- Born: Simon Harry Piers Jeffes 19 February 1949 Crawley, Sussex, England
- Died: 11 December 1997 (aged 48) Taunton, Somerset, England
- Occupations: Guitarist; composer; arranger;
- Known for: Founder of the Penguin Cafe Orchestra

= Simon Jeffes =

British musician and composer (1949–1997)

Simon Harry Piers Jeffes (19 February 1949 – 11 December 1997) was an English classically trained guitarist, composer and arranger. He formed, and was the primary performer of, the Penguin Cafe Orchestra. He was the composer of the ballet Still Life at the Penguin Cafe, of the much-recorded piece Music for a Found Harmonium, and other music recorded by the Penguin Cafe Orchestra.

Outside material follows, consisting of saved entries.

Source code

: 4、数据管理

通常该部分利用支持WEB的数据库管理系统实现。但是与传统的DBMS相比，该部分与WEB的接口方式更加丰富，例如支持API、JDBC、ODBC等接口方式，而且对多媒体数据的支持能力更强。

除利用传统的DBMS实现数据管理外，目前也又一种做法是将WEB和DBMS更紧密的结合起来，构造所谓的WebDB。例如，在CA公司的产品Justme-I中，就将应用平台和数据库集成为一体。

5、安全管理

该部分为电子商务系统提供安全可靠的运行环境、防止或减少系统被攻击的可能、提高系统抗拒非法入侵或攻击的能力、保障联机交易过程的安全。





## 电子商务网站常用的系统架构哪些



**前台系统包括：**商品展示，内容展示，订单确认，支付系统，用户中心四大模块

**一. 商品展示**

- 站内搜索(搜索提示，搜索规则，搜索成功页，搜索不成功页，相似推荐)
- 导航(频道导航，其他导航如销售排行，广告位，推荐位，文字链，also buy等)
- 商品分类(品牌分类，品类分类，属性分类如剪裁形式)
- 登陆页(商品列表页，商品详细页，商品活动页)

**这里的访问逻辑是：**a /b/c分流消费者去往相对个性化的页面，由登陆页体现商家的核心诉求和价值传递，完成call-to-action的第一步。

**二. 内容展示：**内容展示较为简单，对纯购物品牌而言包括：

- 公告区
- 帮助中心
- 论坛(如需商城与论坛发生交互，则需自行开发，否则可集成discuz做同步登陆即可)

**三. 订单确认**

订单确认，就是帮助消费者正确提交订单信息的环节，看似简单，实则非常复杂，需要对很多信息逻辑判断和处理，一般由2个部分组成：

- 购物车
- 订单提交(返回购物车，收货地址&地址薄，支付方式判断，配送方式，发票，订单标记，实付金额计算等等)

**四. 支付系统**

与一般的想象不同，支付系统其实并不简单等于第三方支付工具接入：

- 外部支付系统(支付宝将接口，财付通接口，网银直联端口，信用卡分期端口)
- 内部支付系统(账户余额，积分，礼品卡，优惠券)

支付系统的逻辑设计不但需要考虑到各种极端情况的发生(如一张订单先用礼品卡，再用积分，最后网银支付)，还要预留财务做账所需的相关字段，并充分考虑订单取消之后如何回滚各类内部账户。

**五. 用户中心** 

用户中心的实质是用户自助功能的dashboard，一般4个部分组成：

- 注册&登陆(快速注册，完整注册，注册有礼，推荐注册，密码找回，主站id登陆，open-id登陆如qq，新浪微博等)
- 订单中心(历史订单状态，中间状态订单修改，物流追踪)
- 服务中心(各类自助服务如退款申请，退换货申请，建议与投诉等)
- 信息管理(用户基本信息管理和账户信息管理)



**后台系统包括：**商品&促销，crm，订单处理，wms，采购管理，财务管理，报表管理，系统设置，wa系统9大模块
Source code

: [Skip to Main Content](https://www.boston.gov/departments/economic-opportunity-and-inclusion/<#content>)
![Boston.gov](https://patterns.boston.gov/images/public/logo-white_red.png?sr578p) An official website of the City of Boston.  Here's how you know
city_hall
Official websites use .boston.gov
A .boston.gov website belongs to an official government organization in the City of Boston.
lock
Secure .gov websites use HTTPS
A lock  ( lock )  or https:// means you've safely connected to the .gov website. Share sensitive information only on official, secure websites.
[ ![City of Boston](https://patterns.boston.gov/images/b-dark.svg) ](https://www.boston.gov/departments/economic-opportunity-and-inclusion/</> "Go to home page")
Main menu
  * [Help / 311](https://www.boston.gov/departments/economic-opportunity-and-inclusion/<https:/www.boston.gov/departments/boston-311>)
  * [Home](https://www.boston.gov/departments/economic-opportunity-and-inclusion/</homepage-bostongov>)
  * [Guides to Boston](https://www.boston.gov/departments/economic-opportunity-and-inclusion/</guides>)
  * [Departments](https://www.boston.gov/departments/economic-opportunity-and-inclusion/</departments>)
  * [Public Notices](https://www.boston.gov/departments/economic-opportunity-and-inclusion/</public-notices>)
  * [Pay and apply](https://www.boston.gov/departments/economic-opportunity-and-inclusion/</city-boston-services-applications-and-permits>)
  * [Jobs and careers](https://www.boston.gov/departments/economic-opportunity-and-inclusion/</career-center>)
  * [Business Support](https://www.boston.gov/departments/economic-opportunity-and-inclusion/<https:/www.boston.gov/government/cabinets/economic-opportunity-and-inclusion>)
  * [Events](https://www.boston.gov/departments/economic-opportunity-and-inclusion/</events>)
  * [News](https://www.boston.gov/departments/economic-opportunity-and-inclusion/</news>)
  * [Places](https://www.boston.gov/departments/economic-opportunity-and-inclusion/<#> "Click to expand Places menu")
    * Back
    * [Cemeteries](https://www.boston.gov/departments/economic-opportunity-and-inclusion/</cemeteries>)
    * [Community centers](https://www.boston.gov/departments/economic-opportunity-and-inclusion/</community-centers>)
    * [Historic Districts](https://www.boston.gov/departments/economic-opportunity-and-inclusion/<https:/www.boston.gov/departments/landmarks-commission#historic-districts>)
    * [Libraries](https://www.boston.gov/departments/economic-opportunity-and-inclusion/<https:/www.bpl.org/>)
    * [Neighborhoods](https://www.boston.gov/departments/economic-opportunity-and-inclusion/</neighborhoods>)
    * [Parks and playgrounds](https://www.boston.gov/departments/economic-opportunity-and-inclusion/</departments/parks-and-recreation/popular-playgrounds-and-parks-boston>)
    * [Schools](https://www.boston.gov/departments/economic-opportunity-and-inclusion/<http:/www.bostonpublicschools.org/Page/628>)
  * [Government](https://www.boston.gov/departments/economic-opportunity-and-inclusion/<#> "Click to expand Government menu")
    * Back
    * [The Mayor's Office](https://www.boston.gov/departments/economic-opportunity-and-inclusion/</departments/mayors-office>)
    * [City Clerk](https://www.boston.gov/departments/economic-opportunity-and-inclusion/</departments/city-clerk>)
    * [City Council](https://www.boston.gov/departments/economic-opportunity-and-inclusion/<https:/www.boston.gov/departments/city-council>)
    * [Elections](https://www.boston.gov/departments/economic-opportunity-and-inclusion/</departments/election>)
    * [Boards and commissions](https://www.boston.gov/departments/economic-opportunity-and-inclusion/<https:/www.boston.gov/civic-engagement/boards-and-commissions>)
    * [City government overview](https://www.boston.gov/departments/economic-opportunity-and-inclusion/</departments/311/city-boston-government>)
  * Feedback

He is also known for assisting Sex Pistols producer Bill Price with the string arrangement for the Sid Vicious version of "My Way" which reached #7 on the UK singles charts as part of The Great Rock 'n' Roll Swindle soundtrack.

A recording of piano works by Jeffes, Piano Music, was released by Zopf Records in 1998.

==Life and death==
Jeffes was born at the Montalan Nursing Home, Crawley, Sussex, on 19 February 1949, the son of James Henry Elliston Jeffes, a research chemist, and his wife, Anne Hope Madeline Jeffes (née Clutterbuck).

Jeffes is the father of Arthur Jeffes, who is continuing his father's musical work with Penguin Cafe.

Jeffes died of an inoperable brain tumor on 11 December 1997 in Taunton, leading to the dissolution of the Penguin Cafe Orchestra.